● **Brief**
Reproduce a passage from the Bourne shell post word for word, beginning at the words "Do you think that" and stopping after "pure Bourne shell?".

● **Page extract**
Slashdot Mirror


A Real Bourne Shell for Linux?

the_code_poet asks: "I'm a lead developer for a software development company, and one of my responsibilities has been writing an installer for our product (of which Linux is one of the platforms). In keeping with UNIX tradition, the installer is written in shell (thats /bin/sh), but as many of you know there is no Bourne shell for Linux - only bash. This has caused inconsistencies (mostly bugs in bash) when writing a generic UNIX sh script that works fine on commerical *NIX's." For a semi-complete list of differences between bash and sh, you will want to check out section C1 of the Bourne Again Shell FAQ. To be honest, I have yet to run into much trouble with a script starting with #!/bin/sh with /bin/bash, and I've been using the latter for years. If any of you have had problems related to this, please tell us what the problem was and how you solved it. Also: would anyone out there be interested in writing a real Bourne Shell for Linux?

"On every distro I've ever seen /bin/sh is just a soft link to /bin/bash. If bash is invoked with sh as its name (argv[0]) then its supposed to act like Bourne - but that just doesnt happen (for example: export FOO=bar is *not* valid Bourne shell syntax, you must say FOO=bar; export FOO)

Do you think that the startup scripts for most distributions would break because, even though they say
#!/bin/sh at the top, they REALLY mean #!/bin/bash?

Given that there is no real Bourne shell for Linux, and that bash has an exhorbitant file size. Quoting bash's man page, here: '...it's too big and too slow' for something that is to be used as the defacto-standard shell for scripting, do you think its a worthy venture to set out to write a small, tight, pure Bourne shell?

● **Recorded data**
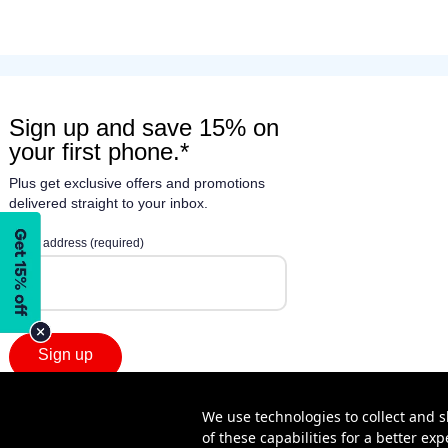
We use technologies to collect and s
of these capabilities for a better e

● **Task result**
Do you think that the startup scripts for most distributions would break because, even though they say
#!/bin/sh at the top, they REALLY mean #!/bin/bash?

Given that there is no real Bourne shell for Linux, and that bash has an exhorbitant file size. Quoting bash's man page, here: '...it's too big and too slow' for something that is to be used as the defacto-standard shell for scripting, do you think its a worthy venture to set out to write a small, tight, pure Bourne shell?